June 2015 Newsletter

Caption below
From left: Lillian Salerno, Administrator for Rural Business-Cooperative Service, USDA; Wendy Spencer, CEO, Corporation for National and Community Service; Congressman Hal Rogers; Thomas Perez, Secretary of Labor; Governor Steve Beshear; Earl Gohl, Federal Co-Chair, Appalachian Regional Commission; Assistant Secretary Williams

Changes in energy policy and economic downturns have affected the coal economy significantly over the last several years. Many communities that once relied on coal for jobs are struggling to find their way as the world changes around them. The federal government, including EDA, is helping these communities as they attempt to diversify and adapt to the changing economy. Today, federal agencies are collaborating on these issues to affect greater change.

On May 11, EDA joined Secretary of Labor Thomas Perez to announce up to $35.5 million in funding is available for coal-impacted communities across the country as part of the Obama Administration’s Partnership for Opportunity and Workforce and Economic Revitalization (POWER) initiative.

The Federal Funding Opportunity (FFO) outlines the POWER Initiative implementation grant priorities, evaluation factors, and application guidance for the up to $12.5 million in funding from the EDA, up to $20 million from Department of Labor’s Employment and Training Administration (ETA), and up to $2.5 million from the Small Business Administration (SBA), and up to $500,000 from Appalachian Regional Commission (ARC).

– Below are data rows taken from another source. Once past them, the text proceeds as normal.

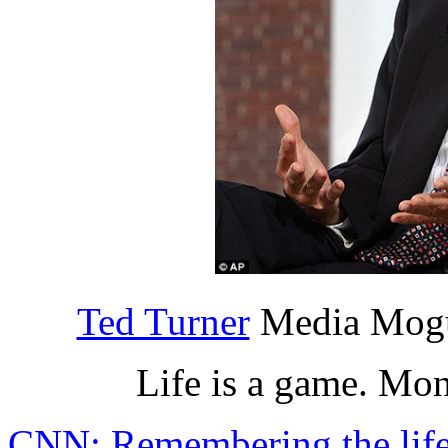
Ted Turner
Media Mogu
Life is a game. Mo
CNN: Remembering the life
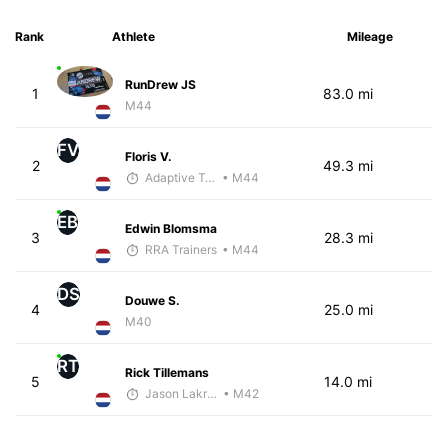
Rank
Athlete
Mileage
RunDrew JS
1
83.0 mi
M44
FV
Floris V.
2
49.3 mi
Adaptive Trainer
• M44
EB
Edwin Blomsma
3
28.3 mi
RRA Trainers
• M44
DS
Douwe S.
4
25.0 mi
M40
RT
Rick Tillemans
5
14.0 mi
Jason Lakritz
• M42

On June 5th, 2015, the U.S. Small Business Administration released a combined solicitation for three regional innovation cluster initiative services. As part of SBA’s involvement in POWER, one of the three awards is set aside to provide services to a community affected by changes in the coal economy. The remaining two awards are being competed full and open. Those who intend to submit a proposal to serve a community affected by the coal economy should cross reference the POWER Federal Funding Opportunity and take note of the special instructions included in the SBA statement of work. Proposals are due August 4, 2015 by 3:00 p.m. Mountain Time. For more information, SBA will hold an overview webinar on June 11, 2015 from 3 p.m. to 4 p.m. Eastern Time.

EDA and its partners are looking to fund projects that take a comprehensive approach toward economic diversification and worker advancement in implementing their economic development strategic plans. Projects that integrate both economic development and workforce development solutions with broad community partnerships are more successful than those where solutions are pursued independently.  Therefore, applicants should build partnerships of regionally-driven economic development and workforce development organizations anchored in impacted coal communities. The idea is that the POWER implementation grants will enable grantees to build economic resilience, industry diversification, and promote new job creation opportunities. 

Although resources from EDA, ETA, ARC, and SBA are made available through this FFO, each funding agency/program will require its own application. The deadline for receipt of applications for EDA and ARC funding is July 10, 2015, and applications for ETA funding will be accepted on a rolling basis.  Proposals for SBA’s Regional Innovation Clusters Program contract solicitation will be accepted until August 4, 2015 at 3:00 p.m. Mountain Time.

EDA also recently announced $3 million in available POWER planning grants available through EDA’s Planning Program and Local Technical Assistance Program FFO. Applying for the planning grants does not preclude a community from applying for the implementation grants – and vice versa. In addition, receiving one type of grant does not help an applicant receive the other type.

Coal-reliant communities are facing challenges, but those challenges don’t have to be economic death sentences. POWER is just one of many resources out there to help them diversify  (see sidebar about NACo/NADO Innovation Challenge). Through POWER and its other funding programs, EDA will continue to support economic development efforts for these and other distressed communities.